Japan has to be — and wants to be — part of that effort. Given its role in developing technologies, some form of participation is a given. Effective participation, by which I mean not only getting information but putting it to good use, will force Japan to up its game. Officials and experts here worry about sharing information about threats not just between governments but between this country’s public and private sectors. There are several efforts under way to fix that.
Tokyo shouldn’t worry about being included. It has the technological chops to necessitate its involvement in any control regime and, as noted, there are similar mechanisms in initiatives in which it is already participating, such as the Quad.
But it still must worry. There’s a whiff of techno-nationalism in the air. Or, in some cases, it’s plain old protectionism. Raimondo has insisted that the U.S. must protect its steel industry because it’s “a national security risk, it’s an economic risk.” While I favor the redefining of national security, it’s a slippery slope.
John Redwood, chief global strategist for Charles Stanley, one of the U.K.’s leading investment management firms, has warned that the market is losing power and “Increasingly authorities do not just ask which is the cheapest and easiest solution, but which solution will reduce foreign and potentially hostile leverage over the home economy.” That is, after all, the essence of any question about supply chains.

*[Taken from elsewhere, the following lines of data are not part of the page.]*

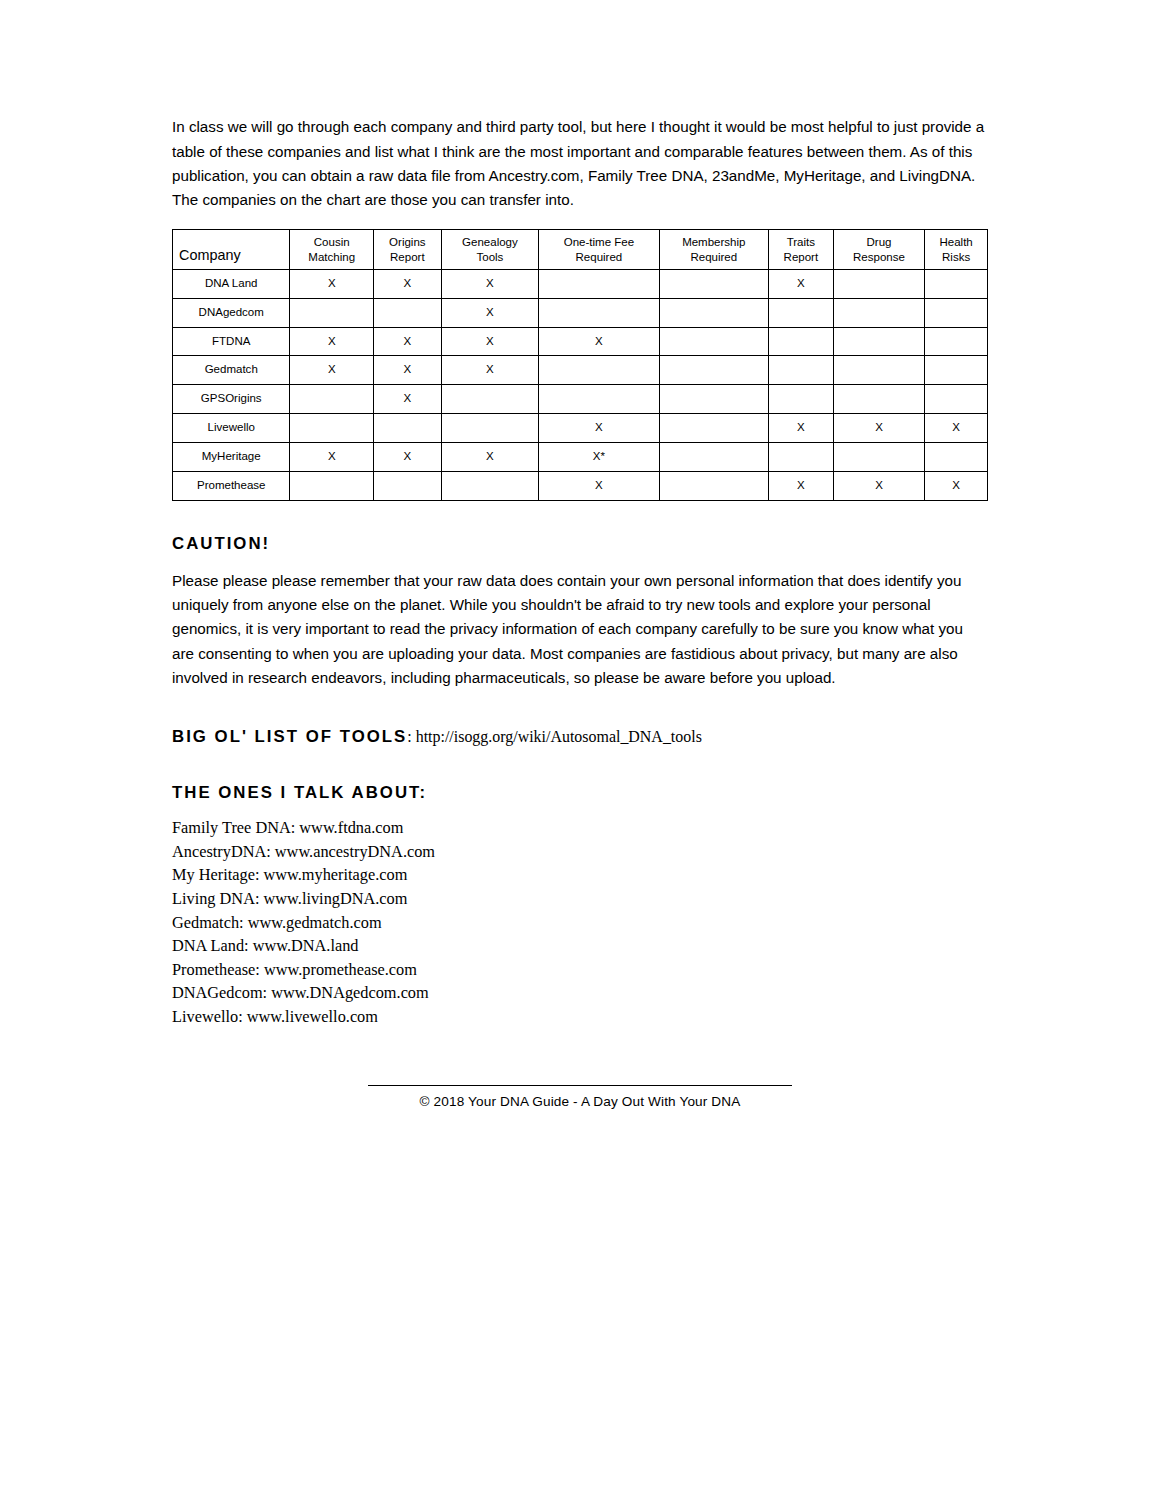In class we will go through each company and third party tool, but here I thought it would be most helpful to just provide a table of these companies and list what I think are the most important and comparable features between them. As of this publication, you can obtain a raw data file from Ancestry.com, Family Tree DNA, 23andMe, MyHeritage, and LivingDNA. The companies on the chart are those you can transfer into.
| Company | Cousin Matching | Origins Report | Genealogy Tools | One-time Fee Required | Membership Required | Traits Report | Drug Response | Health Risks |
| --- | --- | --- | --- | --- | --- | --- | --- | --- |
| DNA Land | X | X | X | | | X | | |
| DNAgedcom | | | X | | | | | |
| FTDNA | X | X | X | X | | | | |
| Gedmatch | X | X | X | | | | | |
| GPSOrigins | | X | | | | | | |
| Livewello | | | | X | | X | X | X |
| MyHeritage | X | X | X | X* | | | | |
| Promethease | | | | X | | X | X | X |
CAUTION!
Please please please remember that your raw data does contain your own personal information that does identify you uniquely from anyone else on the planet. While you shouldn't be afraid to try new tools and explore your personal genomics, it is very important to read the privacy information of each company carefully to be sure you know what you are consenting to when you are uploading your data. Most companies are fastidious about privacy, but many are also involved in research endeavors, including pharmaceuticals, so please be aware before you upload.
BIG OL' LIST OF TOOLS: http://isogg.org/wiki/Autosomal_DNA_tools
THE ONES I TALK ABOUT:
Family Tree DNA: www.ftdna.com
AncestryDNA: www.ancestryDNA.com
My Heritage: www.myheritage.com
Living DNA: www.livingDNA.com
Gedmatch: www.gedmatch.com
DNA Land: www.DNA.land
Promethease: www.promethease.com
DNAGedcom: www.DNAgedcom.com
Livewello: www.livewello.com
© 2018 Your DNA Guide - A Day Out With Your DNA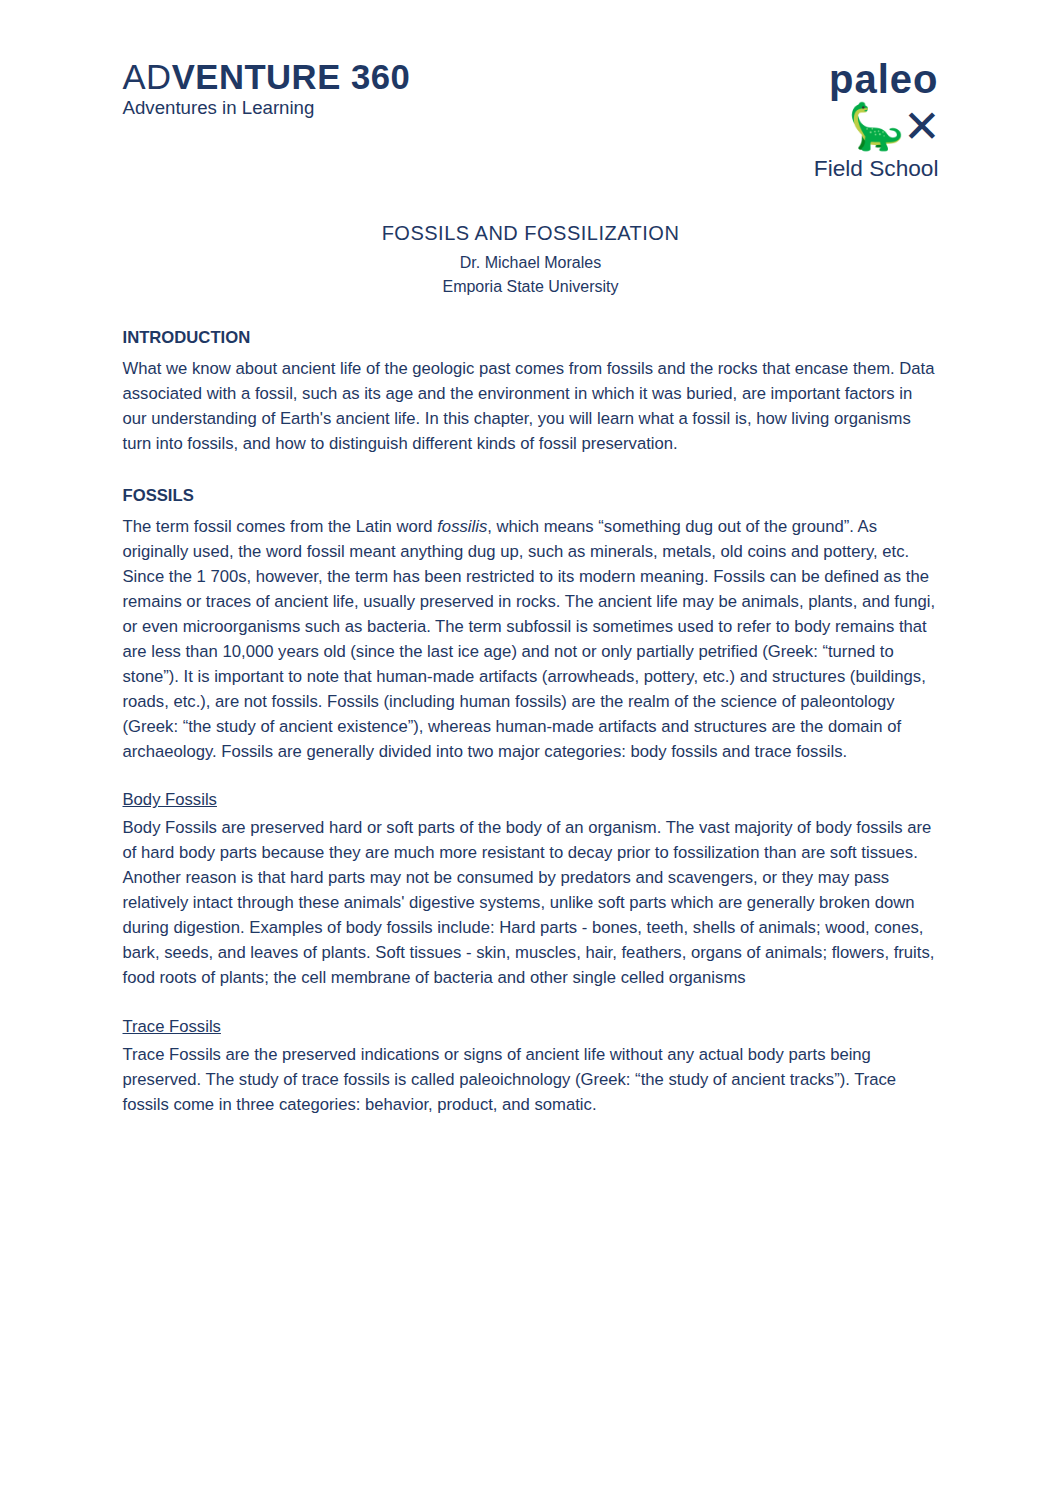ADVENTURE 360
Adventures in Learning
paleo
🦕✕
Field School
Fossils and Fossilization
Dr. Michael Morales Emporia State University
Introduction
What we know about ancient life of the geologic past comes from fossils and the rocks that encase them. Data associated with a fossil, such as its age and the environment in which it was buried, are important factors in our understanding of Earth's ancient life. In this chapter, you will learn what a fossil is, how living organisms turn into fossils, and how to distinguish different kinds of fossil preservation.
Fossils
The term fossil comes from the Latin word fossilis, which means “something dug out of the ground”. As originally used, the word fossil meant anything dug up, such as minerals, metals, old coins and pottery, etc. Since the 1 700s, however, the term has been restricted to its modern meaning. Fossils can be defined as the remains or traces of ancient life, usually preserved in rocks. The ancient life may be animals, plants, and fungi, or even microorganisms such as bacteria. The term subfossil is sometimes used to refer to body remains that are less than 10,000 years old (since the last ice age) and not or only partially petrified (Greek: “turned to stone”). It is important to note that human-made artifacts (arrowheads, pottery, etc.) and structures (buildings, roads, etc.), are not fossils. Fossils (including human fossils) are the realm of the science of paleontology (Greek: “the study of ancient existence”), whereas human-made artifacts and structures are the domain of archaeology. Fossils are generally divided into two major categories: body fossils and trace fossils.
Body Fossils
Body Fossils are preserved hard or soft parts of the body of an organism. The vast majority of body fossils are of hard body parts because they are much more resistant to decay prior to fossilization than are soft tissues. Another reason is that hard parts may not be consumed by predators and scavengers, or they may pass relatively intact through these animals' digestive systems, unlike soft parts which are generally broken down during digestion. Examples of body fossils include: Hard parts - bones, teeth, shells of animals; wood, cones, bark, seeds, and leaves of plants. Soft tissues - skin, muscles, hair, feathers, organs of animals; flowers, fruits, food roots of plants; the cell membrane of bacteria and other single celled organisms
Trace Fossils
Trace Fossils are the preserved indications or signs of ancient life without any actual body parts being preserved. The study of trace fossils is called paleoichnology (Greek: “the study of ancient tracks”). Trace fossils come in three categories: behavior, product, and somatic.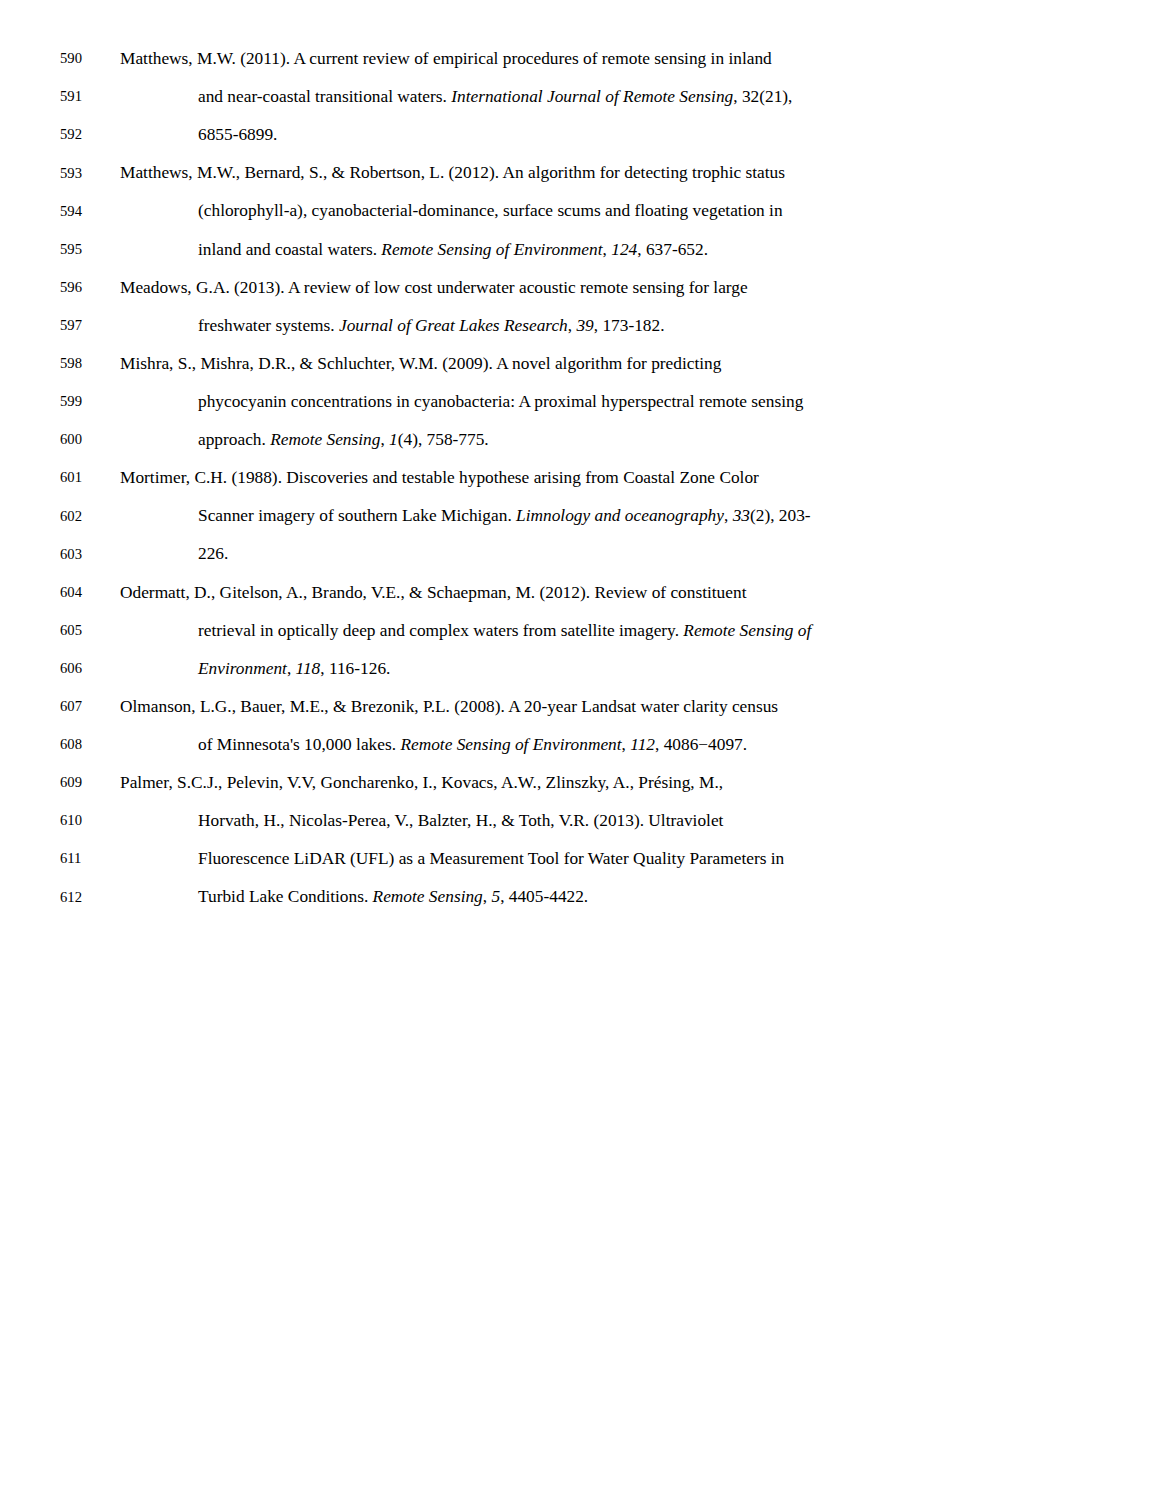590 Matthews, M.W. (2011). A current review of empirical procedures of remote sensing in inland
591 and near-coastal transitional waters. International Journal of Remote Sensing, 32(21),
5926855-6899.
593 Matthews, M.W., Bernard, S., & Robertson, L. (2012). An algorithm for detecting trophic status
594(chlorophyll-a), cyanobacterial-dominance, surface scums and floating vegetation in
595 inland and coastal waters. Remote Sensing of Environment, 124, 637-652.
596 Meadows, G.A. (2013). A review of low cost underwater acoustic remote sensing for large
597 freshwater systems. Journal of Great Lakes Research, 39, 173-182.
598 Mishra, S., Mishra, D.R., & Schluchter, W.M. (2009). A novel algorithm for predicting
599 phycocyanin concentrations in cyanobacteria: A proximal hyperspectral remote sensing
600 approach. Remote Sensing, 1(4), 758-775.
601 Mortimer, C.H. (1988). Discoveries and testable hypothese arising from Coastal Zone Color
602 Scanner imagery of southern Lake Michigan. Limnology and oceanography, 33(2), 203-
603226.
604 Odermatt, D., Gitelson, A., Brando, V.E., & Schaepman, M. (2012). Review of constituent
605 retrieval in optically deep and complex waters from satellite imagery. Remote Sensing of
606 Environment, 118, 116-126.
607 Olmanson, L.G., Bauer, M.E., & Brezonik, P.L. (2008). A 20-year Landsat water clarity census
608 of Minnesota's 10,000 lakes. Remote Sensing of Environment, 112, 4086−4097.
609 Palmer, S.C.J., Pelevin, V.V, Goncharenko, I., Kovacs, A.W., Zlinszky, A., Présing, M.,
610 Horvath, H., Nicolas-Perea, V., Balzter, H., & Toth, V.R. (2013). Ultraviolet
611 Fluorescence LiDAR (UFL) as a Measurement Tool for Water Quality Parameters in
612 Turbid Lake Conditions. Remote Sensing, 5, 4405-4422.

When the COVID-19 crisis hit, nationalist considerations prevailed across the world. That raises a much more fundamental set of questions about the future economic order. That lessons of at least the last three years (since the imposition of the Trump tariffs) is that commitments to the global trading order are not carved in stone (and don’t get me started about the World Trade Organization). Responding to Raimondo’s comments about steel, EU officials insisted that “the EU is not a national security threat to the U.S.” You’d think that was obvious, but the need to say that makes plain the fragility of these arrangements, the nervousness underlying these discussions and the potential dangers of a Balkanized world of technology.
Brad Glosserman is deputy director of and visiting professor at the Center for Rule-Making Strategies at Tama University as well as senior adviser (nonresident) at Pacific Forum. He is the author of “Peak Japan: The End of Great Ambitions” (Georgetown University Press, 2019).